Salvio sem jeito para truques

"Tem mais olhos para o jogo do que ouvidos para o efeito que provoca nas bancadas; e vai sempre direito ao assunto: não engana, desvia-se; não espera, acelera; não finta, atropela; não se recreia, joga futebol.

1. Decorria o Mundial de 1958 quando o seleccionador brasileiro, Vicente Feola, vendo um jogo da Suécia pela televisão, se deixou impressionar por Kurt Hamrin - caiu até na asneira de elogiá-lo em voz alta, dizendo que era preciso ter cuidado com ele. Nilton Santos, a Enciclopédia, que a FIFA considerou, em 2000, o melhor lateral-esquerdo da história, não se conteve e contrapôs irritado: 'Não dá para entender. O senhor tem aí o Pelé e o Garrincha, que jogam mil vezes mais do que esse tipo, e deixa-os sempre no banco'. Até hoje, são raros os treinadores que ultrapassaram o desfasamento entre os riscos da singularidade nas equipas que formam e o deslumbramento que ela provoca nos adversários que precisam de travar. Salvio não contribui para esse dilema. É como aquelas equipas que toda a gente sabe como jogam mas ninguém consegue vencê-las.
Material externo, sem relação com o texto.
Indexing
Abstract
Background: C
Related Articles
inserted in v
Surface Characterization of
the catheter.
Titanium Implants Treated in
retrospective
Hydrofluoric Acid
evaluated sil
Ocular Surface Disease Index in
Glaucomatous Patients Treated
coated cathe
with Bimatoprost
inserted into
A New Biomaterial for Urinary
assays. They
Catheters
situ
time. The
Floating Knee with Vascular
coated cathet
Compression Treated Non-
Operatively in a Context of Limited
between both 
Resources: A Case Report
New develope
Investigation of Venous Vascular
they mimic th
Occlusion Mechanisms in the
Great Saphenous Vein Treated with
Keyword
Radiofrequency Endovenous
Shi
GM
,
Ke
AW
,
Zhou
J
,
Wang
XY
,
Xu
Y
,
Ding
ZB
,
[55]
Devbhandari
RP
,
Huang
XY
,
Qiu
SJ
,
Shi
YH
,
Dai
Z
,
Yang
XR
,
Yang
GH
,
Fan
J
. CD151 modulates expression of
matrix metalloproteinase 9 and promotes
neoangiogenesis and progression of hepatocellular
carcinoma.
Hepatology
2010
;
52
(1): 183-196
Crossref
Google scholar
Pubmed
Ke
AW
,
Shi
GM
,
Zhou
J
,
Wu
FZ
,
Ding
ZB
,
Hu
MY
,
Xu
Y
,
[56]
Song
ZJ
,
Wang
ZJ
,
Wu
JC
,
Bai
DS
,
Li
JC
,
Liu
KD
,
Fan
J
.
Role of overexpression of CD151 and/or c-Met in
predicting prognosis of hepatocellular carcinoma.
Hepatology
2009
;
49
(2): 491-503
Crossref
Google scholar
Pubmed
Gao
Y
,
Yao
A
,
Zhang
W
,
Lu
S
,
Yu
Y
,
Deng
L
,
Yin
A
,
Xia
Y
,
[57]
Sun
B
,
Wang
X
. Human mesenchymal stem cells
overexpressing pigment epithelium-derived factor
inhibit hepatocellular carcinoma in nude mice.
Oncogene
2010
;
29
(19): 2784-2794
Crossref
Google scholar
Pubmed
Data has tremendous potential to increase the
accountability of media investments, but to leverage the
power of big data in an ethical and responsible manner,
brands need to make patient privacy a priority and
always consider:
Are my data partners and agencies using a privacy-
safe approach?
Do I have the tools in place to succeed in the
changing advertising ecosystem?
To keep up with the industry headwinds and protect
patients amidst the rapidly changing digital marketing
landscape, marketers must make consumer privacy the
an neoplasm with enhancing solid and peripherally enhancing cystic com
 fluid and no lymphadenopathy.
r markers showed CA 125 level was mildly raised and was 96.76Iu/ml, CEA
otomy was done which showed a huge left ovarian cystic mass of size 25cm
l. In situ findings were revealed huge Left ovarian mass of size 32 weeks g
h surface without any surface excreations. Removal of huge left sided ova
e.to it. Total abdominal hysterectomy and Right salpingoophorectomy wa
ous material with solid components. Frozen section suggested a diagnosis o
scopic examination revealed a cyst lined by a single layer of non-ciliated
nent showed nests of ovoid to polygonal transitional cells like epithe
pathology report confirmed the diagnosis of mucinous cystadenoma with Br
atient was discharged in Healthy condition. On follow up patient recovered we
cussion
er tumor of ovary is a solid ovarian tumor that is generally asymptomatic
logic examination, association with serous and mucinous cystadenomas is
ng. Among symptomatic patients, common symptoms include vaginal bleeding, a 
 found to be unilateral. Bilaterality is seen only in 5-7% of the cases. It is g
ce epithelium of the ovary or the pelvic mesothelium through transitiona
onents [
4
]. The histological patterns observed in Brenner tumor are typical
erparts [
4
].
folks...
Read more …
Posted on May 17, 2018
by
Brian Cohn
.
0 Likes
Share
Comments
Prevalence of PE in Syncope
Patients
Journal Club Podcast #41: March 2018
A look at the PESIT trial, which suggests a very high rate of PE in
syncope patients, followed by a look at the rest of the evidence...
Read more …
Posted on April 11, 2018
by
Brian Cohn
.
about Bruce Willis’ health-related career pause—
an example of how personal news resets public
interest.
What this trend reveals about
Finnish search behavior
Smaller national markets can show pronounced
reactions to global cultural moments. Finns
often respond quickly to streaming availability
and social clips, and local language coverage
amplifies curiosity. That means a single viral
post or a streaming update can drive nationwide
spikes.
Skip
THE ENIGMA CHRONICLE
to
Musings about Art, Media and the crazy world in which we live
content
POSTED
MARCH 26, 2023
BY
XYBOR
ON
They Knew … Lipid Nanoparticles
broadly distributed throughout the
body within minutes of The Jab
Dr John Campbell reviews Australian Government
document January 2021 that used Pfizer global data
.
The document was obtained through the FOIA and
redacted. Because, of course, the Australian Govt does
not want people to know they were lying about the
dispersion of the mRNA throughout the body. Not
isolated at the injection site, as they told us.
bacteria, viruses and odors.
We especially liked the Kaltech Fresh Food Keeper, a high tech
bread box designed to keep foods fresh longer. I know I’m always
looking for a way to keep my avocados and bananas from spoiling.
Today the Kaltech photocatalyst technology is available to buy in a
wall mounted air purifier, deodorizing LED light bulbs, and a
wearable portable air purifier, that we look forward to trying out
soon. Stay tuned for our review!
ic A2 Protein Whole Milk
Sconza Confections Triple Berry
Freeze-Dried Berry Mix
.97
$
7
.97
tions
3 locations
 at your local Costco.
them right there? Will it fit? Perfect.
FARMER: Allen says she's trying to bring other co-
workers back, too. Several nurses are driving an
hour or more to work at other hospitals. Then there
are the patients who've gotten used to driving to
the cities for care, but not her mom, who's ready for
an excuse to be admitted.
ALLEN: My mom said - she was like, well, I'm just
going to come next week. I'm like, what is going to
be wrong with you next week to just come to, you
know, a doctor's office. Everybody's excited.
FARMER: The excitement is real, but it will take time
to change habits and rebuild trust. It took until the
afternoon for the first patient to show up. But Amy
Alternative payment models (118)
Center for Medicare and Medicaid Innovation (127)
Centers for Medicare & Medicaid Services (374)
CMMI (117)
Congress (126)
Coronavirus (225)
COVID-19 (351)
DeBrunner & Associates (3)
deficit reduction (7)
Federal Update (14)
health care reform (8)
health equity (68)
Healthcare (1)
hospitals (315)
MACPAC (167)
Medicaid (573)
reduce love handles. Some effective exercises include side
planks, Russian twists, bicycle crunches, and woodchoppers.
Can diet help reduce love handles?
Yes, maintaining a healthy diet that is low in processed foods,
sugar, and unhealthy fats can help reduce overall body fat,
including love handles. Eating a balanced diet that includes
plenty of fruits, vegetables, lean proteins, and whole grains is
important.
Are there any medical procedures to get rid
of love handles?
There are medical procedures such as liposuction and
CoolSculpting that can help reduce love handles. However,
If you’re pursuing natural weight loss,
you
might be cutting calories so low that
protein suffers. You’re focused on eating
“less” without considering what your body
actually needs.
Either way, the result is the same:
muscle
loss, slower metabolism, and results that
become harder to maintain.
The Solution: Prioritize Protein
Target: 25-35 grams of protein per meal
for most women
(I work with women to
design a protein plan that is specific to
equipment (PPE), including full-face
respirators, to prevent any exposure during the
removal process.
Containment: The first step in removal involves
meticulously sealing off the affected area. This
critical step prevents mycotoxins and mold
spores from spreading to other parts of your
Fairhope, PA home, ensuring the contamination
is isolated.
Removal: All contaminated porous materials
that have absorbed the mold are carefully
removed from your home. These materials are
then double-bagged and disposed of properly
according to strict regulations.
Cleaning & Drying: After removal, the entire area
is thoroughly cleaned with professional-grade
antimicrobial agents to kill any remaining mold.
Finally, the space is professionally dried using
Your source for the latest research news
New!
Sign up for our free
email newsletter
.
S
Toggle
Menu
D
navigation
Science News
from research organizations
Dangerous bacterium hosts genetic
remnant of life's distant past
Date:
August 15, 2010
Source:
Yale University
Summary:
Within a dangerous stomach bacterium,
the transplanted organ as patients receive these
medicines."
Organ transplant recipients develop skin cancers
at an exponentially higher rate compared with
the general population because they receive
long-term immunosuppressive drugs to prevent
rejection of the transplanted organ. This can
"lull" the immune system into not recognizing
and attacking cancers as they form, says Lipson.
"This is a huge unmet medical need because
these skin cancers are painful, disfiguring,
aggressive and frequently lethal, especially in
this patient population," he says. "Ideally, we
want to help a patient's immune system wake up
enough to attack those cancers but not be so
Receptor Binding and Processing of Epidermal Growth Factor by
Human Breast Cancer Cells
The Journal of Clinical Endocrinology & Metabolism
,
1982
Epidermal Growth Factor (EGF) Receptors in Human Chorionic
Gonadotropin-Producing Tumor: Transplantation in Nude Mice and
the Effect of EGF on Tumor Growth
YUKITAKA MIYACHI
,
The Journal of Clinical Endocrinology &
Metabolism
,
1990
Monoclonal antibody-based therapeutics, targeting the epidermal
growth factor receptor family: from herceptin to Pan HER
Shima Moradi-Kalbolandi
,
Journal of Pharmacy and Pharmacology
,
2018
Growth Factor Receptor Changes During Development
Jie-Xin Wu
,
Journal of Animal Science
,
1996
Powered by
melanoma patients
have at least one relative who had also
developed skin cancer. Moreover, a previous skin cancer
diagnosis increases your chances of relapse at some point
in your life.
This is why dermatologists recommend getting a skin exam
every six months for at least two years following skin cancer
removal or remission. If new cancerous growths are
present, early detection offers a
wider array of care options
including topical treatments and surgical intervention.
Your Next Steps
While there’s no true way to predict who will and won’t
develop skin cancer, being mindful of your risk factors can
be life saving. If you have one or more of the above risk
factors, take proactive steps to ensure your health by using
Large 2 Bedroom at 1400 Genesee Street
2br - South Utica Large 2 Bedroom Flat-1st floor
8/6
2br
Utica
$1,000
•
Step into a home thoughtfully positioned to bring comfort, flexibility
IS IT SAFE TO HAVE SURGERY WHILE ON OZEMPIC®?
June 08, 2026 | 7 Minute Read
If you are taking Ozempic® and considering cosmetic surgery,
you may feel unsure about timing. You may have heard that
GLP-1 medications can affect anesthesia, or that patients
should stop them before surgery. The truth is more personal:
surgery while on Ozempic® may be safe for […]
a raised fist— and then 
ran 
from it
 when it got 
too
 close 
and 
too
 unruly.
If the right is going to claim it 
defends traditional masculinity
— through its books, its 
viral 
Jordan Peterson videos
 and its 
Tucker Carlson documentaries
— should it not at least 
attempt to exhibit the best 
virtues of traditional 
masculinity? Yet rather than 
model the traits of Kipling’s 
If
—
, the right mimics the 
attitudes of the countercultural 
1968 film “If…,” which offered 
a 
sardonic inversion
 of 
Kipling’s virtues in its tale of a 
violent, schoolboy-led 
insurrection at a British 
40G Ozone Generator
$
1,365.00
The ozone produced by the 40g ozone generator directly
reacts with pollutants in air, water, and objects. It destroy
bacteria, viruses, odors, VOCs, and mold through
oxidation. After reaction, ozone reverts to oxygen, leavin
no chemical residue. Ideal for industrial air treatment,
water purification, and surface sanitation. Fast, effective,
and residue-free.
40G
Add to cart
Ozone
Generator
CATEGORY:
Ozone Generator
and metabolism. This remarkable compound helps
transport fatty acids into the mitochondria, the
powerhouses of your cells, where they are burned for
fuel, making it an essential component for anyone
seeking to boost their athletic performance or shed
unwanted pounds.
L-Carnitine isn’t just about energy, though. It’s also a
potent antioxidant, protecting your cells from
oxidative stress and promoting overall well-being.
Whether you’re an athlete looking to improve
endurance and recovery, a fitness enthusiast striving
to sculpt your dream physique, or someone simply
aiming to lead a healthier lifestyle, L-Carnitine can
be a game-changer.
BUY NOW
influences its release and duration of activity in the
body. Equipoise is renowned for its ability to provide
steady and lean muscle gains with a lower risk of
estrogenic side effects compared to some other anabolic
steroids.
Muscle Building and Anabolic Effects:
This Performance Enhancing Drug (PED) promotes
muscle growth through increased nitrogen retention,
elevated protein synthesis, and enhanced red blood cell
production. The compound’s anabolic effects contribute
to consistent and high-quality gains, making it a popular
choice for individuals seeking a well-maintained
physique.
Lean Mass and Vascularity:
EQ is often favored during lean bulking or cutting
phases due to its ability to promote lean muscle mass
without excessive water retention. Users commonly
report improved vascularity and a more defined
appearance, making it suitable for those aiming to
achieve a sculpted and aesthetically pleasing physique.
2. A inércia prolongada e a desinspiração afectam-lhe o raciocínio e levam-no a desaproveitar as imensas qualidades em que assenta o seu futebol concreto e rectilíneo. Nem sempre sabe esperar pela sua hora. Apesar disso, raramente se entrega a exercícios fora do contexto do jogo e dos interesses da equipa. É condutor que limpa defensores com golpes de cintura e gere a velocidade segundo a fórmula de sucessivas mudanças de ritmo e direcção. Mesmo quando concebe quadros solitários, não se inspira na teatralidade de gestos e movimentos nem age como eterno candidato e herói: na esmagadora maioria dos casos, resolve problemas quando leva a bola, toca e segue, criando condições para que seja o colectivo a descobrir e aproveitar os espaços que os seus marcadores foram deixando vazios na perseguição.
3. Por não ser um grande driblador, despoja extravagância e exibicionismo do reportório. Muitos dos que embriagam o público com soluções exclusivas levam os treinadores a loucura, sob acusação de indisciplina e individualismo - era o que Feola pensava de Pelé e Garrincha em 1958. Salvio não automatizou um drible mas a recusa dessa mecânica repetitiva não implica fazer-se à estrada empenhado apenas em inventar pelo caminho. Pode faltar-lhe a magia que faz do futebol, mais do que um jogo, um espectáculo grandioso e uma expressão de arte absoluta: mas é a estrela que, indiferente a fantasia e hipnose, releva a importância de elementos nem sempre considerados prioritários na definição de um protagonista maior: eficácia, técnica individual, coordenação motora, visão, inteligência, solidariedade e golo - já fez 12 em 2014/15.
4. Não há estilos melhores do que outros. A eternidade habita no génio universal de Figo, Robben, CR7 e Hazard mas também no requinte de Quaresma, Nani e Gaitán: na acção demolidora de Sérgio Conceição, Di Maria e Carrilo e no golo de Simão, Bale e Tello. Salvio é uma súmula de todos, caracterizado por ter mais interesse no espaço do que nos adversários e valorizar mais o senso comum do que o adorno; é um sprinter que, podendo ganhar terreno em linha recta, não se põe com serpenteados, e um realista com técnica sublime, que não perde tempo com truques. Sendo um jogador com mais olhos para o jogo do que ouvidos para o efeito que provoca nas bancadas, é um extremo em permanente estado de exaltação, que vai sempre directo ao assunto: não engana, desvia-se; não finta, acelera; não espera, atropela; não se recreia, joga futebol."